Others, especially Augustine, critisize him for his interest in magic and astrology, and ascribe his prophetic abilities to his contact with impure demonic powers. As to the pagan authorities, they see in him the greatest personification of the old and glorious Egyptian wisdom and, naturally, the inventor of philosophy and of all worldly and occult sciences and arts (II, 2). The last paragraph is a brief survey of the Byzantine testimonies. Most interesting are the references of Psellus, who, as far as we know, is the first European reader of Hermes after the disappearance of the writings by the middle of the 6th CE.
The third chapter tries to make a systematic presentation of the hermetic doctrine. The observation (made by Bousset some 80 years ago), that in hermetism can be found two almost antithetical world-views, is accepted without objection.

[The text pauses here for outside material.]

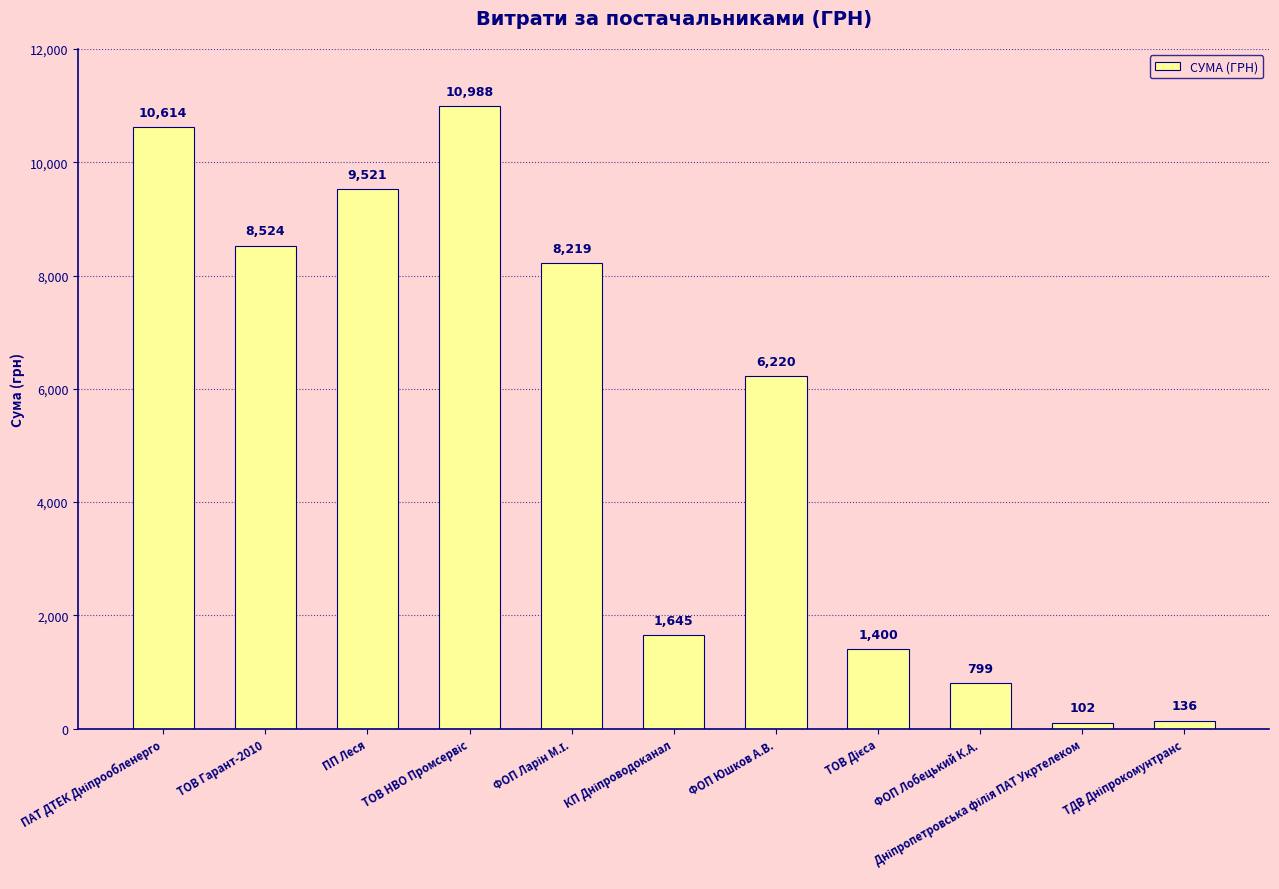

The value at ФОП Юшков А.В. is 6220.0. True or false?

True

On this ground a comparison is made between the conceptions of the creator, the world and the soul in the ”optimistic” treatises and in the ”pessimistic” ones (III, 1-3).

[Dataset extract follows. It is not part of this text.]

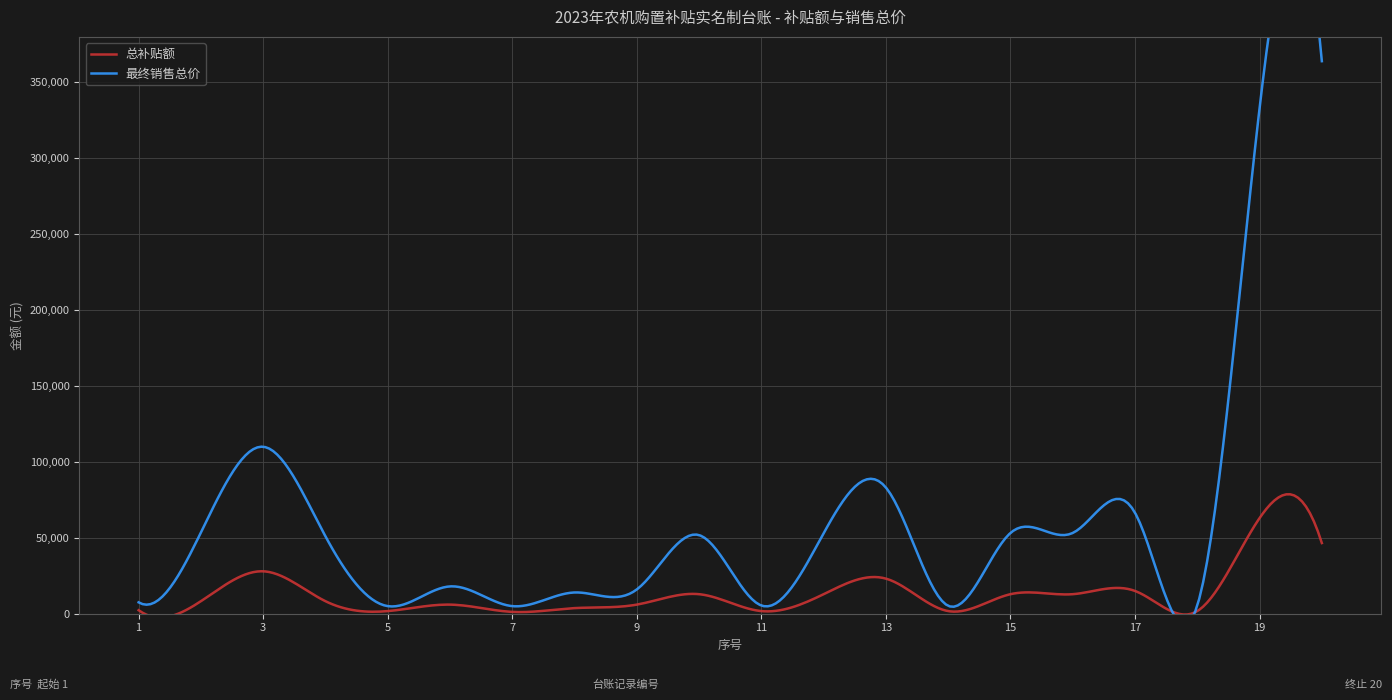

In 最终销售总价, how many points are lower than both neighbors (excluding endpoints)?

5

The theme of the fourth chapter is the history of the studies on hermetism from the beginning of this century. The interest of philologists and historians of philosophy and religion is directed to the following problems. Was there in the late antiquity something like a hermetic church, or hermetic school of philosophy, or hermetism was only a kind of sophisticated religious literature, addressed to educated people? Where are to be sought the origins of religious and philosophical dogma of the hermetists? How to deal with the firmly established (since Bousset and Scott) distinctions between the different trends in hermetism, such as the ”technical” and the ”learned” one, and the ”optimistic” and ”pessimistic” one? The work of every scholar in this field is oriented to some of these problems and suggests one of the possible solutions. So, for example, R. Reitzenstein seeks to demonstrate the connection between hermetism and the Egyptian, or, in a later study, the Iranian mythological traditions. In his learned “Die Hellenistische Mysterienreligionen” he posits the hermetic ideas in the context of the very complicated religious life of that period. He is also the first 20th-century editor of hermetic texts. The evolution of hermetic studies after him can be seen as a series of attempts to develop his work and to examine his hypotheses (IV, 1).
So some scholars like Scott and more recently Mahe, are concerned chiefly with the editing and commenting on the extant texts. Others, like Heinrici, Dodd and Grese, are interested in the detailed study of the textual parallels between the hermetic treatises and the Bible. In the third place there are historians of the religious literature (Striker, Derchain) who are interested in the possibility to prove the ”Egyptian hypothesis” of the origin of the hermetism. A special attention is paid to the work of A.-J. Festugiere, a highly learned and undoubtedly the most productive author in the field of the academic studies on hermetism. He was interested, just like Reitzenstein, in all the aspects of this phenomenon. It can be said, that while the German scholar simply poses the questions, Festugiere gives a full and abundantly supported answer to them. The results of his life-long studies on the subject can be summarized as follows. Firstly, Festugiere says, there was no such thing as hermetic church, although it may be supposed, that some kind of schools of hermetic philosophy existed in the big cities of the Roman Empire.